Econometric Methods & Models

  • Term Structure Models Implementation (Classical vs Mine)

    This repository implements the model developed in the forthcoming Econometric Reviews paper "Towards Data-Congruent Models of the Term Structure of Interest Rates" (coauthored with Carlo A. Favero). It provides a comprehensive implementation of term structure models for analyzing yield curves and macroeconomic factors, focusing on:

    • Implementation of ACM (Adrian, Crump, Moench) and FF (Favero, Fernández-Fuertes) models
    • Data-congruent term structure modeling with macroeconomic factors
    • Common trend component analysis
    • Out-of-sample forecasting comparisons
    • Visualization tools for yield curves, model parameters, and returns
  • VarKit: Python Implementation of VAR-Toolbox

    A Python implementation of Ambrogio Cesa-Bianchi's VAR-Toolbox, originally written in MATLAB. This package provides a modern, Pythonic approach to Vector Autoregressive (VAR) analysis, featuring:

    Based on the original VAR-Toolbox by Ambrogio Cesa-Bianchi, this Python implementation aims to make VAR analysis more accessible to the Python-based research community while maintaining the robustness and functionality of the original MATLAB version.

AI & Research Tools

  • arXiv MCP Server

    A Model Context Protocol (MCP) server that provides seamless access to arXiv's extensive collection of academic papers. This tool enables AI assistants to search, retrieve, analyze, and manage research papers directly from arXiv, featuring:

    • Smart search with author name variations and category filtering
    • Full-text extraction with adaptive PDF processing (3-tier system)
    • Citation network analysis via Semantic Scholar integration
    • Local library management with collections and tagging
    • Paper summarization and key findings extraction
    • Multi-format bibliography export (APA, MLA, Chicago, BibTeX)

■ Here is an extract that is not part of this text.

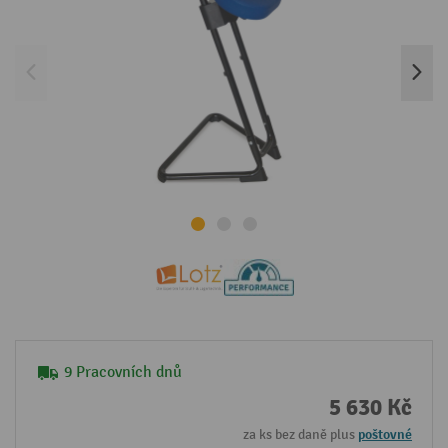
9 Pracovních dnů
5 630 Kč
za ks bez daně plus
poštovné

    Perfect for researchers and students who want to integrate arXiv paper analysis into their AI workflows, enabling quick literature reviews, citation tracking, and research paper management.

  • Mistral OCR CLI

    A command-line interface tool for OCR (Optical Character Recognition) using Mistral AI's vision capabilities. This tool provides efficient extraction of text from images and PDFs, making it easy to digitize documents, extract data from scanned papers, and convert visual information into machine-readable text. Features include:

    • High-accuracy text extraction from images and scanned documents
    • Support for multiple image formats and PDF files
    • Batch processing capabilities for multiple files
    • Integration with Mistral AI's advanced vision models
    • Command-line interface for easy automation and scripting
    • Configurable output formats for different use cases

    Ideal for researchers and developers who need to extract text from academic papers, historical documents, or any visual content, streamlining the digitization workflow and making content searchable and analyzable.

  • DeepSeek OCR CLI

    A command-line tool for OCR using DeepSeek-OCR model via Ollama. This tool provides local processing with zero cloud dependencies, making it ideal for privacy-sensitive applications and offline workflows. Features include:

    • Local processing with no API keys or usage costs
    • Powered by Ollama for efficient local inference
    • Supports PDFs and images (JPG, PNG, WEBP, GIF, BMP, TIFF)
    • Batch processing for multiple files and directories
    • Clean markdown output with HTML tables converted to markdown
    • Progress tracking for multi-page PDFs
    • Terminal interface with progress bars and summary tables

    Perfect for researchers and developers who need privacy-preserving OCR capabilities, especially when working with sensitive documents or in environments without internet connectivity. The tool runs entirely locally using the DeepSeek-OCR model through Ollama.